OpenCL is the standard, cross-vendor API for GPGPU programming, roughly analogous to nVidia's proprietary CUDA.

AMD APP OpenCL SDK on Intel

I have seen that AMD APP SDK samples work on a machine having only Intel CPU.
How can this happen? How does the compiler target a different machine architecture?
Do I not need Intel's set of compilers for running the code on the intel CPU?
I think if we have to run an OpenCL application on a specific hardware, I have to (re)compile it using device's vendor specifics compiler.
Where is my understanding wrong?
Firstly, OpenCL is built to work on CPU's and GPU's. You can compile and run the same source code on either type of device. However, its very likely that CPU code will be sub-optimal for a GPU and vice-versa.
AMD H/W is 7% - 14% of total x86/x64 CPU's. So AMD must develop compilers for both AMD and Intel chips to be relevant. AMD have history developing compilers for both sets of chips. Conversely, Intel have developed compilers that either don't work on AMD chips or don't work that well. That's no surprise.
With OpenCL, the AMD APP SDK is the most flexible it will work well on AMD and Intel CPU's and AMD GPUs. Intel's OpenCL SDK doesn't even install on AMD x86 H/W.

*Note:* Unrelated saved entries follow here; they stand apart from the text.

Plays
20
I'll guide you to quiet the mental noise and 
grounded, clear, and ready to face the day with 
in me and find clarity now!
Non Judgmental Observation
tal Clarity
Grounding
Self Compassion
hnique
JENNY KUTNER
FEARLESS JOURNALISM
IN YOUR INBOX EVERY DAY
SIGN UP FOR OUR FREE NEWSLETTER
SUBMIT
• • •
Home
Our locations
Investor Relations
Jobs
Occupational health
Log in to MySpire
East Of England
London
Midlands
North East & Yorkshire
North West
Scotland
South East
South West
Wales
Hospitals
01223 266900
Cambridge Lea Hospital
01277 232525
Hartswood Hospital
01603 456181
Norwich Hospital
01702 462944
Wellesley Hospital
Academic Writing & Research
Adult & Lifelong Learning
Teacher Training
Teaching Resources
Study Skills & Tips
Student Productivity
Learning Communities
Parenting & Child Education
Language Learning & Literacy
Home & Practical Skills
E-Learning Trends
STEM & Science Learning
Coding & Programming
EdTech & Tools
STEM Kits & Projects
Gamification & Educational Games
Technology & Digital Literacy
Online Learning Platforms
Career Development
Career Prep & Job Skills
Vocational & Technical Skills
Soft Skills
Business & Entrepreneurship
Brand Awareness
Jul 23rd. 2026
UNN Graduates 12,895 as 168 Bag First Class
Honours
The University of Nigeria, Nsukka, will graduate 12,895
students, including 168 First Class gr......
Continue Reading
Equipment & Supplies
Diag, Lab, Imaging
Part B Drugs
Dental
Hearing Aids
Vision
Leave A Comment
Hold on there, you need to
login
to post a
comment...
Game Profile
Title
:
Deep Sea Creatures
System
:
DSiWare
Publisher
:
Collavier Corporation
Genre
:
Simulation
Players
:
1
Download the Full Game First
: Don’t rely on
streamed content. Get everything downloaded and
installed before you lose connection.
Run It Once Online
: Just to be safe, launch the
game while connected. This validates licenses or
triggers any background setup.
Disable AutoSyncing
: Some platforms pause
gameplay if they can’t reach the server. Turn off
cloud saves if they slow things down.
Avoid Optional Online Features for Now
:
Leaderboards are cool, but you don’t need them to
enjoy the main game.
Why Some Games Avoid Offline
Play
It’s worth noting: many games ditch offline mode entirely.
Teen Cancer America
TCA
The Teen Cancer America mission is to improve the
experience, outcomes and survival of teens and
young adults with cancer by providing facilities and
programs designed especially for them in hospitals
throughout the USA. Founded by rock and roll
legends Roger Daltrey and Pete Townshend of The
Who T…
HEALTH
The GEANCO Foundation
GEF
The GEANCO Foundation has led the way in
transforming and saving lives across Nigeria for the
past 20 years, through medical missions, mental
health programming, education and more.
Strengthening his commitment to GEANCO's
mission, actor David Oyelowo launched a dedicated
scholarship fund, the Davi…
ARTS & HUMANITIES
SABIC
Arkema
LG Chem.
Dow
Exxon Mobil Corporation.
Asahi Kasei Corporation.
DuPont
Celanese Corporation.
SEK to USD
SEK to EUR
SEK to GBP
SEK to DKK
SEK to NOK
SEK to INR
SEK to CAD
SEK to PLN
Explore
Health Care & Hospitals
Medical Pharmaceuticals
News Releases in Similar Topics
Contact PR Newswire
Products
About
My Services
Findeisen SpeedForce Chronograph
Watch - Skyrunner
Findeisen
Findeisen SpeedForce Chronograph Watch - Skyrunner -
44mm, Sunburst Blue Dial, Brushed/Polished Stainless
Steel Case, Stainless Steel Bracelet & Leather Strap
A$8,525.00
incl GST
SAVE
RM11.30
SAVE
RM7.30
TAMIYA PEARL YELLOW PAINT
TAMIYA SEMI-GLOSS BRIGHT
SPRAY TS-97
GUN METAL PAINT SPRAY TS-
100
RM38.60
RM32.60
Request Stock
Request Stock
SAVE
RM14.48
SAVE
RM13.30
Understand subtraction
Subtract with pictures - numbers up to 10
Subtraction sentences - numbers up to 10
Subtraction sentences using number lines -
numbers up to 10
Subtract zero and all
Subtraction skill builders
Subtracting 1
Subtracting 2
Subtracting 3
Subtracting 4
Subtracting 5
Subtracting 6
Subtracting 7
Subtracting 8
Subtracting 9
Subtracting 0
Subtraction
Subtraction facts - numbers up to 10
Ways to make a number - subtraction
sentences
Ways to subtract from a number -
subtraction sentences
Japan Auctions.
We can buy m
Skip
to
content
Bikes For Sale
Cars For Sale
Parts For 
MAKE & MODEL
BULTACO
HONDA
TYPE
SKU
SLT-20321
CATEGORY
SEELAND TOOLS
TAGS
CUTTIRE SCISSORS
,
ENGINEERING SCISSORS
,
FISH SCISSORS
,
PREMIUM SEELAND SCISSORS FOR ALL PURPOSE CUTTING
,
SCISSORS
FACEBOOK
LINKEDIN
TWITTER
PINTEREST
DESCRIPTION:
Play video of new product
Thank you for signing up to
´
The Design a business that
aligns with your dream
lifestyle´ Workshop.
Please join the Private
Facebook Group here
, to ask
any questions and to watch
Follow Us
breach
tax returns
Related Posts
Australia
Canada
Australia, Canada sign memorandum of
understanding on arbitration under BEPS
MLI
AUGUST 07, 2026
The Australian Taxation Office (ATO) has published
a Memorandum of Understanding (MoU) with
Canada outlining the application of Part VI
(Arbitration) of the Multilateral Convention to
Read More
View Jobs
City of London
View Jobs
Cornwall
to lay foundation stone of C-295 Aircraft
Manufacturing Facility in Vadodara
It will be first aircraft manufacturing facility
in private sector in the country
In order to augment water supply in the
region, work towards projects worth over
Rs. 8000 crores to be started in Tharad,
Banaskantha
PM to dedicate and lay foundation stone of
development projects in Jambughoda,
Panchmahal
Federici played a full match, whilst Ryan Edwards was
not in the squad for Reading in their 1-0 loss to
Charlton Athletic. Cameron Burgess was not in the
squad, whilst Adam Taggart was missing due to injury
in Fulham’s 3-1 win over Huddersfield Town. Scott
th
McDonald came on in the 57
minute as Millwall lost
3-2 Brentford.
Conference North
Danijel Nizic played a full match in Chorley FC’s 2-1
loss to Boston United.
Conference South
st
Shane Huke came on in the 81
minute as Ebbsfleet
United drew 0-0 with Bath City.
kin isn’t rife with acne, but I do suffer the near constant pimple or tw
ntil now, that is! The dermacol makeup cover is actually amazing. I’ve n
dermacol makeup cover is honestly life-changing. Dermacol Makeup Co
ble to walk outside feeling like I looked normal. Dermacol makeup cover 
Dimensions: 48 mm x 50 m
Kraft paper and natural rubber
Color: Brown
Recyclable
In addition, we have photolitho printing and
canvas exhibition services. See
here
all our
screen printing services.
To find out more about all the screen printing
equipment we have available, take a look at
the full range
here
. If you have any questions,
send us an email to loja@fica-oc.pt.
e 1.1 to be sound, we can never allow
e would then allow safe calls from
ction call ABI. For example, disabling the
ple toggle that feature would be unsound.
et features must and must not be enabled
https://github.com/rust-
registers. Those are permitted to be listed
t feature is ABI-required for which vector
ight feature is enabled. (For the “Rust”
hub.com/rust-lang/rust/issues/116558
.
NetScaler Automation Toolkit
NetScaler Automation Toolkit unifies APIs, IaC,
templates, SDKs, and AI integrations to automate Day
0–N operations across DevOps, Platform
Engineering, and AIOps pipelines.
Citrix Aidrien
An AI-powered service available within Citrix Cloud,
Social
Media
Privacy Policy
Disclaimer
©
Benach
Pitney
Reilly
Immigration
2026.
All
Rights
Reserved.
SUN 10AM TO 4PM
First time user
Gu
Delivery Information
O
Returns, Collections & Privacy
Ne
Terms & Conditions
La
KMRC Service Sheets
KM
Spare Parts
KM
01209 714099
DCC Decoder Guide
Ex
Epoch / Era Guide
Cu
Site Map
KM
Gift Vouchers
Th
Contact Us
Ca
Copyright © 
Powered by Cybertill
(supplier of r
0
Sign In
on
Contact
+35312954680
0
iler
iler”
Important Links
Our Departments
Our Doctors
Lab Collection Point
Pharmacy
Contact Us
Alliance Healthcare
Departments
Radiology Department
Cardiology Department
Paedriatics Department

If you compile an OpenCL program to binary, you can save and reuse it as long as it matches the OpenCL Platform and Device that created it. So, if you compile for one device and use on another you are very likely to get an error.
The power of OpenCL is abstracting the underlaying hardware and offer massive, parallel and heterogeneous computing power.
Some SDKs and platforms offers some specific features to "optimize" the code, i honestly think that such features are just marketing and they introduce boilerplate code making the application less portable.
There are also some pseudo-new technologies that are just wrappers to OpenCL or they are really similar in the concept like the Intel quick sync.
About Intel i should say that at the first place they were supporting all the iCore generation and even some C2D, now the new SDK only support the 3rd iCore generation, i don't get their strategy honestly, probably Intel is the last option if you want to adopt OpenCL and targeting the biggest possible audience, also their SDK doesn't seems to be really good at all .
Stick with the standard and you will avoid both possible legal and performance issues and your code will also be more portable.
The bottom line is that the AMD SDK includes a compiler for targeting x86 CPUs for OpenCL. That means that even though you are running an Intel CPU the generated code will run on it. It's the same concept as compiling a C program to run on an x86 CPU: it works on Intel and AMD CPUs (or any that implement the x86 instruction set).
The vendor's compiler might have specific optimizations, like user827992 mentions, but in my experience the performance of AMD's CPU compiler isn't that bad when running on an Intel CPU. I haven't tried Intel's OpenCL implementation.
It is true that for some (maybe most in the future) hardware, only the vendor's compiler will support it. AMD's SDK won't build code that will run on an NVIDIA card, and vice-versa. CPUs happen to be a bit of a special case in that the basic instruction set is so widely deployed that the CPU compiler will work on most machines you're likely to come in contact with.